Out of these "hidden" files, most stuff is really boring -
Here is a list of them categorized
422 other unlisted source file
267 other .json files
104 other txt
80 filenames matching "token" or "secret"
53 shell script
31 archive (mostly vsix)
16 binary executable
1 gpg key
...99 (3.0%) of hidden files contain a definite 52-character Azure personal access token (PAT). That's 0.5% of all extensions. PATs can be used to publish extension updates. They have a configurable expiration date, maximum one year. Once a malicious actor has gained access to a PAT, they can utilize it without further ado. Judge for yourself.
Now I didn't abuse those obtained PATs of course (who knows how many of those are expired anyway) and contacted the respective extension authors instead. All of their reactions have been wonderfully positive and constructive. To put things into perspective, all 99 extensions have an all time download count of 685,966 which allegedly means "The number of unique installations, not including updates".
What should change
One expedient measure against token abuse can be 2FA at CLI login time. NPM does that, for example. This measure alone would be worth ten times more than all of Microsoft's unnecessarily complicated token management steps combined.
vsce really should respect
.gitignore or at least give out warnings to the user or check for common filenames, integrate with Git and so on. Commonly used software must be smarter than that.

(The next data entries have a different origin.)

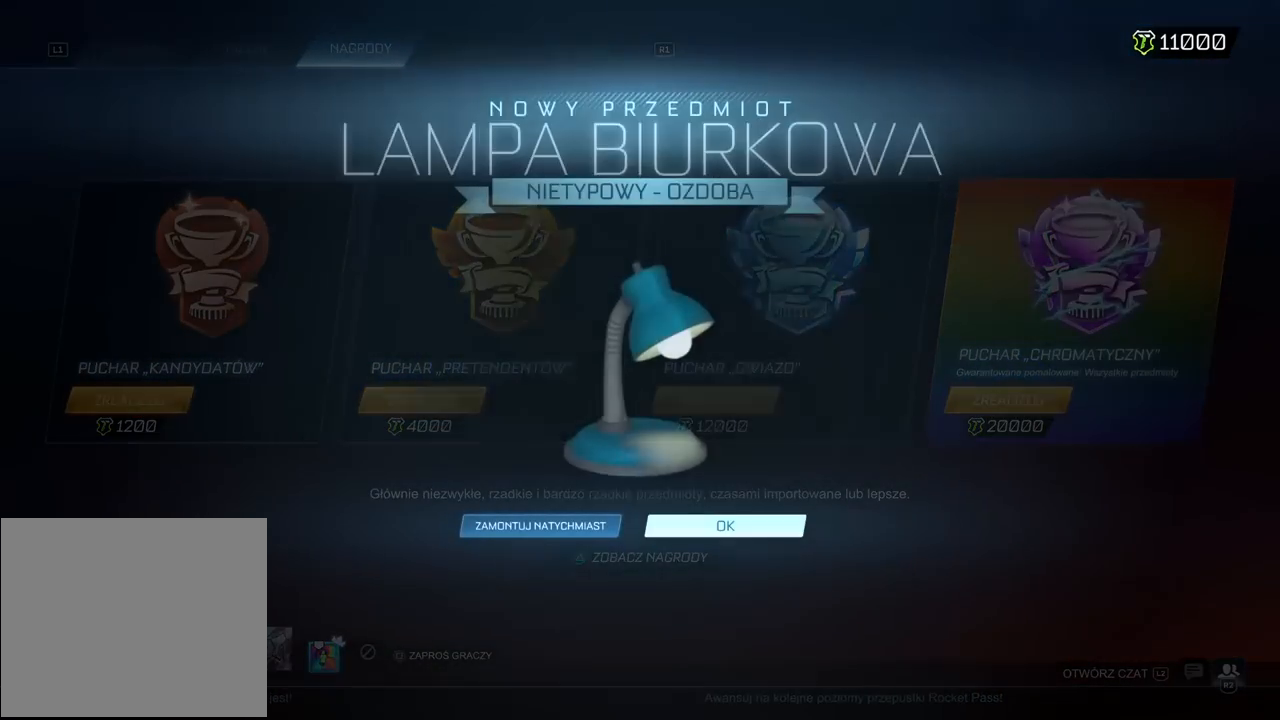
{"buttons": [], "left_stick": "center", "right_stick": "center", "events": [[250, "CROSS", "down"], [350, "CROSS", "up"]]}
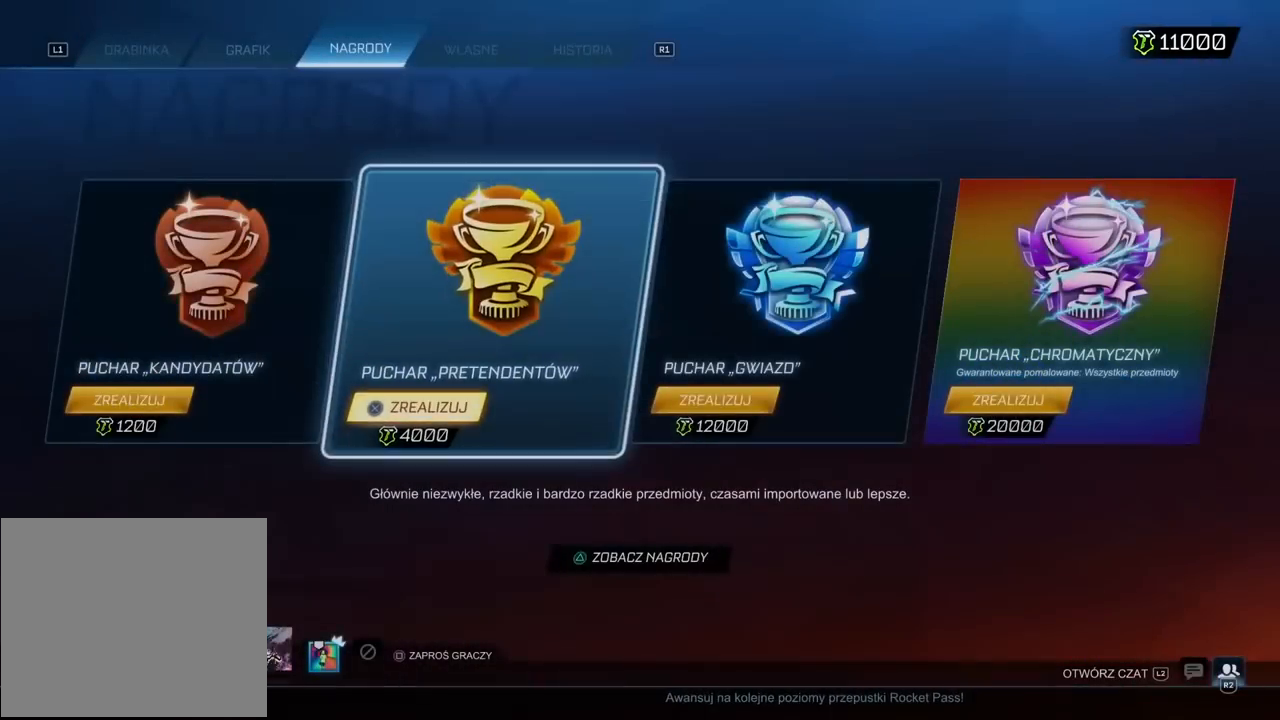
{"buttons": ["CROSS"], "left_stick": "center", "right_stick": "center", "events": [[133, "CROSS", "down"], [233, "CROSS", "up"], [350, "DPAD_LEFT", "down"], [467, "DPAD_LEFT", "up"], [500, "CROSS", "down"]]}
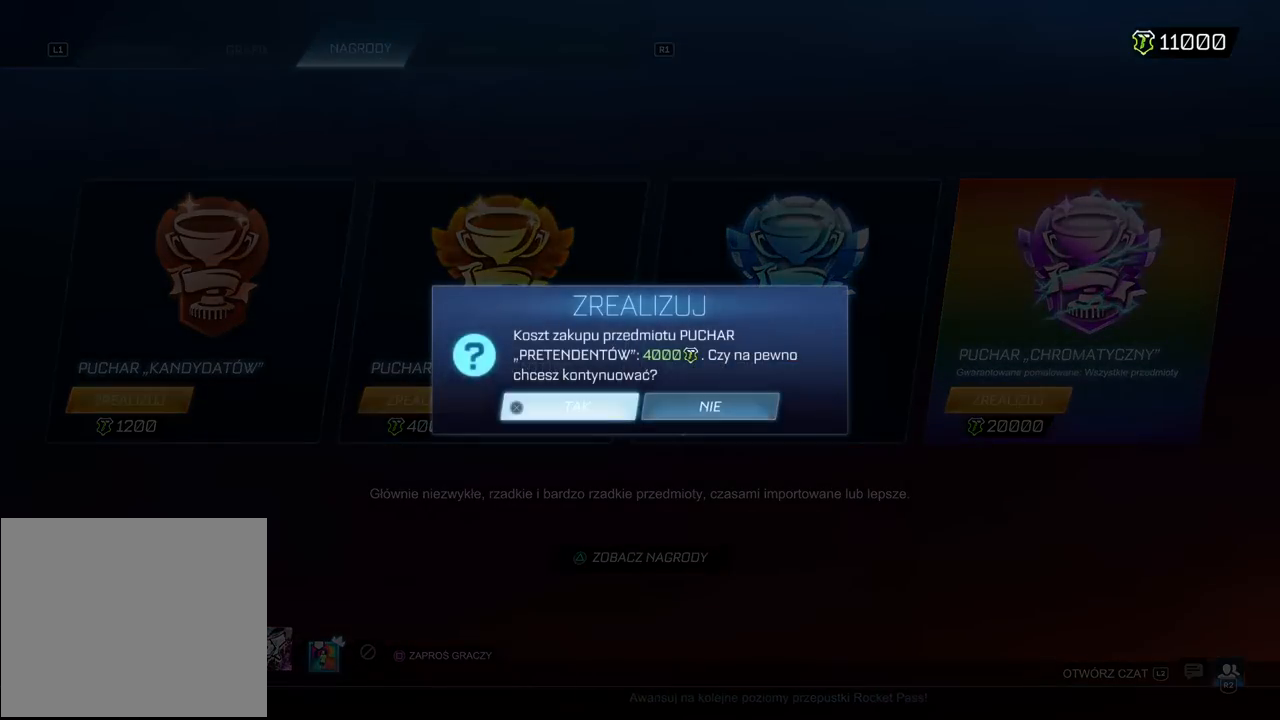
{"buttons": [], "left_stick": "center", "right_stick": "center", "events": [[100, "CROSS", "up"]]}
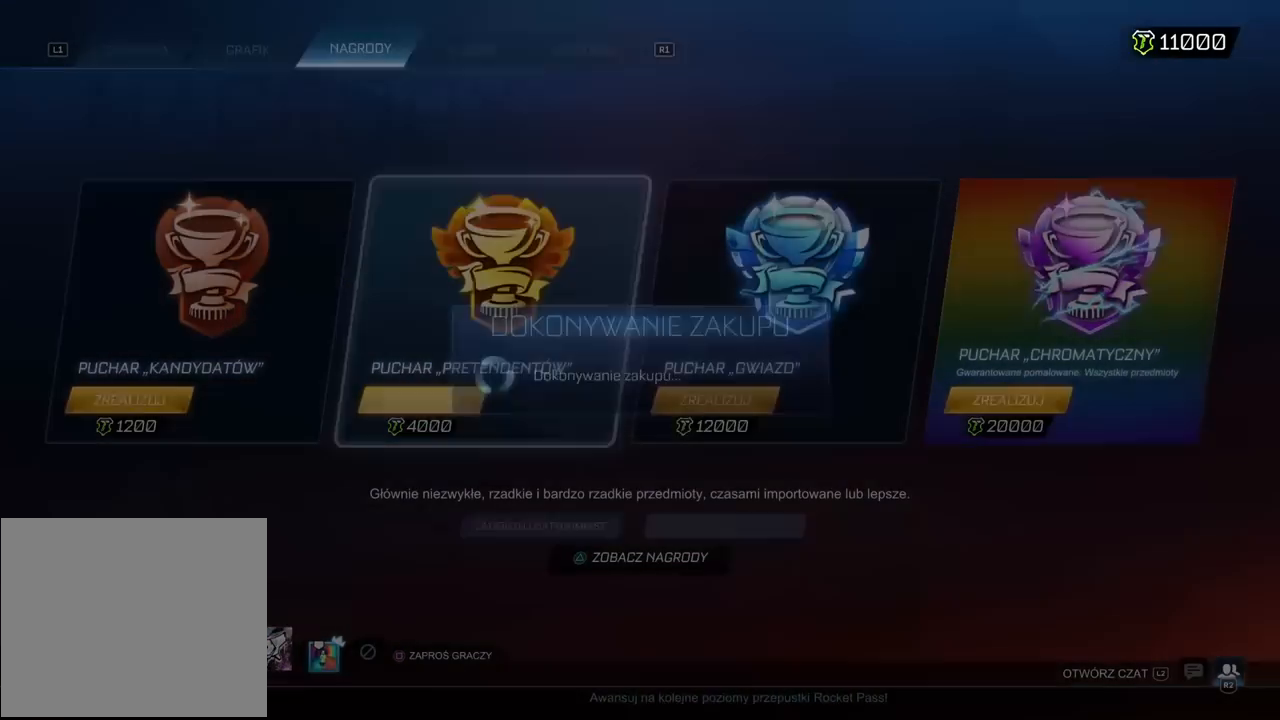
{"buttons": ["CROSS"], "left_stick": "center", "right_stick": "center", "events": [[467, "CROSS", "down"]]}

And finally, VSCode's atrocious security model. VSCode is awesome, but extensions have full control over your computer, still they're one-click install solutions built and released by anyone with no security precautions. This can be abused by both malicious extension authors and black hat hackers, as outlined above, and is some disaster waiting to happen if it doesn't get fixed. It is difficult to fix now and was more of a design decision (e.g. LSP servers), but I think we can do better than that. Deno's mindset at least is a great step in the right direction. Is it too late for Microsoft to improve VSCode sandboxing? I don't know, but perhaps let's stop pretending this it is not an issue.
Appendix after some feedback:
- If you're an extension author reading this and don't know what to do now: You might want to check your published extensions for accidentally included, private-only intended files. If you've leaked an Azure personal access token, you should revoke them using these instructions. Also fix your .vscodeignore file. There are many cases in which my scripts may not have caught your token and notified you, so please don't rely on me. If unsure, please check them yourself.
- There is also of course open-vsx.org where pretty much the exact same problems apply. If you have published an extension there, you can revoke tokens here if necessary.